The cops came. When the investigation was done, Salt Lake County Deputy Phillip Vollmer wrote my wife a speeding citation even though she was only going 9 mph.
Before you get on Phil's case, I happen to agree with him - and I'm grateful. It's been two days since I tore the rain gutter off the back of the house while taking down the Christmas lights and my wife hasn't said a thing. You have no idea how good that feels.
Second, Phil happens to be right. Drivers are responsible to take road conditions into account. It doesn't matter that a speed limit sign says 40 mph if the weather is saying "Stay the hell home."
Besides, it was only a warning ticket.
Since it is still winter and my turn to do something expensive, I decided to get some training on how to avoid it.
The Winter Driving Academy at Miller Motorsports Park's Performance Training Center in Tooele County is a good place to start. On Thursday, I drove out there (successfully) and studied winter driving under professional race drivers.
The instructors had their work cut out for them. As an average Utah motorist, I am damn dangerous even on a clear day. Factor in a bag of Doritos and some Pink Floyd and it's amazing that I actually make it out of the driveway alive.
Professional driver Dan McKeever taught the classroom portion. I disagreed with almost everything he said, probably because I didn't understand much of it.
For example, Dan told us that the first issue in winter driving is speed. I tried to argue that the first issue was actually winter, but he politely ignored me. Then he said (with a perfectly straight face) that the key to avoiding crashes was to think ahead.
Dan is new to Utah. He doesn't know yet that a Utah driver is incapable of thinking any further ahead than his or her eyebrows. There was some other stuff involving math that I got wrong or didn't get at all. Fortunately, by then it was time to go drive.
My personal instructor in the skid car was another race driver, James Burke. Whereas Dan talked over my head, James spoke straight at my face but I only got about every 11th word. He's from England and talks exactly like Brad Pitt in the movie "Snatch."

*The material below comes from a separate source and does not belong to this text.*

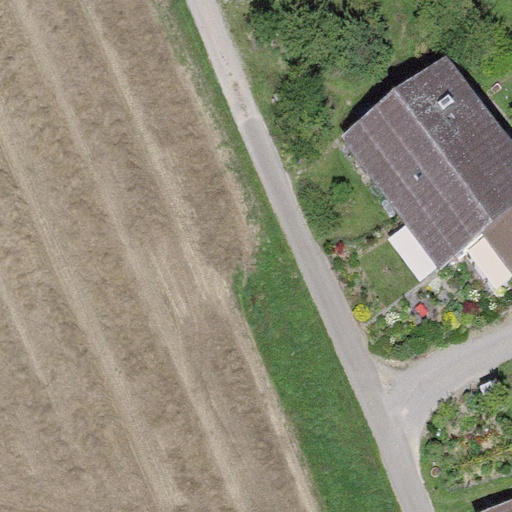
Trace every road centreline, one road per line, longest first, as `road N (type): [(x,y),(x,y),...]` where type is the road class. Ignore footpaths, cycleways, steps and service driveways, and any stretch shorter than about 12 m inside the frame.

James gave a brief lecture on proper hand positioning. Never cross your arms over the air bag spot unless you want your arms stuffed into your nose up to your elbows. Good advice.
A skid car looks like a normal car built into a furniture dolly. Extending out from the factory wheels is another set of wheels used to hydraulically lift the car in order to simulate winter conditions.
Using a control box in the front seat, James could lift the back end of the car until the regular tires barely touched the ground. The back end would whip around fast enough for us to read the rear license plate in the mirror.
When the front end was lifted, the curves instantly got straight. The steering wheel became little more than a tire swing onto which was clamped a badly frightened ape, or the typical winter commuter along the Wasatch Front.
We practiced "understeering" and "oversteering" through a course of turns laid out with orange traffic cones. If the cones were intended to simulate pedestrians, I ran over the entire population of Los Angeles.
The only way I can describe oversteering is that it'll make you barf if you do it more than twice. Apparently nausea is an important learning tool at the Miller Sportspark Winter Driving Academy.
James and Dan had a lot of patience or nothing else to do. After an hour, it actually seemed I was starting to get it. They were so pleased with my progress that they offered to call a cab to take me home.